Concretiza-se então, por meio de tais mecanismos, aquilo que Bernardo (2000; 2004) denomina de recuperação das lutas dos trabalhadores. Em sua permanente resistência à dominação exercida pelo capital, a classe trabalhadora luta por uma vida norteada por seus interesses, logicamente opostos aos interesses capitalistas. Mas, nesse jogo de forças, muitas

vezes o capitalismo assimila tais demandas e as devolve aos trabalhadores com um novo viés, re-significado pela lógica do capital. Assim, inegavelmente, a principal característica dos novos modelos de gestão e organização da produção, típicos da reestruturação capitalista, sem dúvida é o aumento da participação dos trabalhadores no processo produtivo, mas como um novo modo de se apropriar do saber fazer e do saber pensar dos trabalhadores, e não de forma a valorizar sua capacidade de auto-organização e de emancipação em relação aos destrutivos fundamentos do capitalismo.

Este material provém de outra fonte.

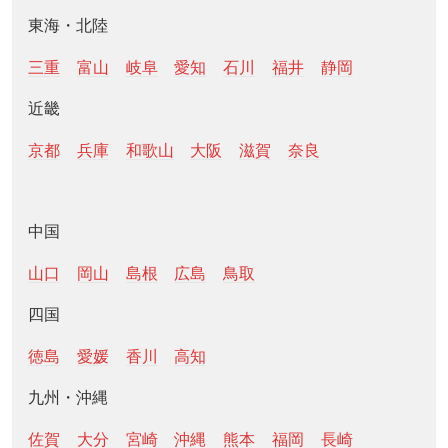
東海・北陸
三重
富山
岐阜
愛知
石川
福井
静岡
近畿
京都
兵庫
和歌山
大阪
滋賀
奈良
中国
山口
岡山
島根
広島
鳥取
四国
徳島
愛媛
香川
高知
九州・沖縄
佐賀
大分
宮崎
沖縄
熊本
福岡
長崎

As metamorfoses ocorridas no sistema capitalista a partir de sua crise estrutural, da década de 1960 em diante, atingiram a classe-que-vive-do-trabalho não só em sua materialidade – a sua forma de ser –, como também em sua subjetividade – valores, ideário,

em que pautam suas ações e práticas (ANTUNES, 2005; 2006). Diante disso, urge investigar como os trabalhadores, num contexto histórico de extrema precarização do trabalho, tecem hoje os laços de pertencimento social; como constroem/reconstroem sua identidade; como resistem/desistem no cotidiano do trabalho, verdadeiro campo de disputa entre a alienação e a desalienação. Nos limites dessa pesquisa, elegemos a docência como uma forma de trabalho que merece ser investigada. Pois se considera que, dada a impactante repercussão de todos os processos descritos acima no universo da educação, faz-se necessário analisar especificamente como se estrutura o trabalho docente e as novas dimensões por ele adquiridas no bojo das alterações ocorridas no metabolismo societal do capital.